Another helmet of rather similar shape but of normal weight was found in a refuse pit on the Naval Mine Depot property near Yorktown. This helmet, known as a cabasset, was associated with numerous weapon fragments, all of the first half of the seventeenth century. From Jamestown itself have come a number of items of body armor. The most interesting pieces, a breastplate and backplate of light pikeman’s armor, were found in a single refuse pit filled prior to 1650. In the same pit were a cutlass, the guard from a basket-hiked sword, a musket barrel, and a fine swepthilt sword from the workshop of Johannes Wundes of Solingen in Germany. The only other substantial piece of armor from Jamestown was found by Confederate soldiers while digging their breastworks near the church during the Civil War. This was a hinged arm section that could have come either from a light suit or a three-quarter suit of a type worn by officers in the seventeenth century.

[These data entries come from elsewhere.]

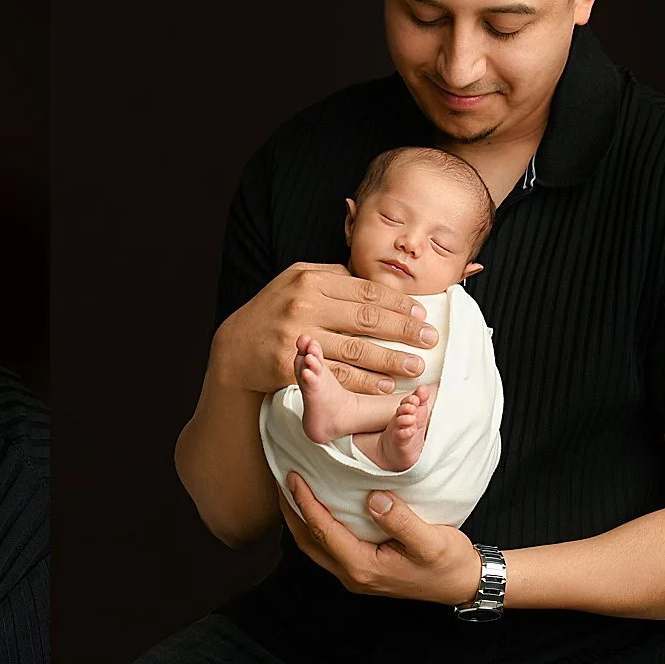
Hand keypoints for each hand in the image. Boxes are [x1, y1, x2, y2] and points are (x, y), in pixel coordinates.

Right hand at [214, 263, 437, 396]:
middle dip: (404, 330)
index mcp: (310, 280)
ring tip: (416, 367)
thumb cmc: (272, 312)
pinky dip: (364, 382)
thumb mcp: (296, 281)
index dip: (398, 303)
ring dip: (390, 360)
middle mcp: (304, 305)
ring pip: (355, 350)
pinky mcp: (288, 365)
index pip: (365, 290)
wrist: (234, 348)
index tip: (421, 314)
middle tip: (430, 339)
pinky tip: (385, 385)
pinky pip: (335, 376)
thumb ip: (333, 278)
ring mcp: (295, 336)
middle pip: (366, 318)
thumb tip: (375, 281)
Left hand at [280, 477, 483, 605]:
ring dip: (298, 520)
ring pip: (314, 547)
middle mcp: (352, 574)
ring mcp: (355, 575)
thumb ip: (400, 520)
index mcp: (363, 567)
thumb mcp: (431, 540)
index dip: (304, 502)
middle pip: (307, 541)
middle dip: (290, 511)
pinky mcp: (361, 570)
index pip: (323, 530)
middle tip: (279, 481)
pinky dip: (315, 527)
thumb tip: (373, 498)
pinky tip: (317, 510)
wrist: (464, 584)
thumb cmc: (449, 563)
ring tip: (290, 493)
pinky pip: (327, 547)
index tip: (292, 477)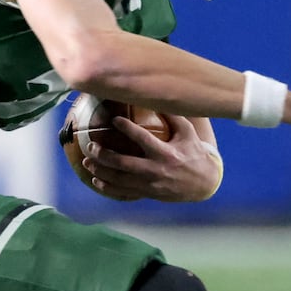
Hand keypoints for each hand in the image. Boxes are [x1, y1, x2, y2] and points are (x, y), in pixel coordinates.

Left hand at [82, 115, 222, 201]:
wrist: (203, 184)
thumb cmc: (193, 153)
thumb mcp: (188, 133)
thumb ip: (173, 116)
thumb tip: (155, 97)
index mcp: (166, 153)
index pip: (143, 139)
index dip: (127, 128)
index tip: (114, 119)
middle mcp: (157, 170)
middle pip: (125, 164)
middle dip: (105, 155)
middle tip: (91, 145)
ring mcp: (151, 184)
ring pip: (120, 180)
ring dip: (101, 171)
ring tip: (87, 161)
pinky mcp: (148, 193)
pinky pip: (124, 193)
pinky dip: (108, 188)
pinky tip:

No doubt as time went by, a great deal of Jamestown’s armor was turned over to the blacksmith for scrap. Nevertheless, the records list so much that it is surprising that so little has been found. Harold Peterson, in his book Arms and Armor in Colonial America , has noted that after the 1622 massacre the colony was supplied with no fewer than 2,000 helmets, 40 plate cuirasses, 400 shirts and coats of mail, and 100 jackets armored with small metal scales. This store was in addition to the armor already in Virginia before the massacre, some of which had probably been taken by the Indians.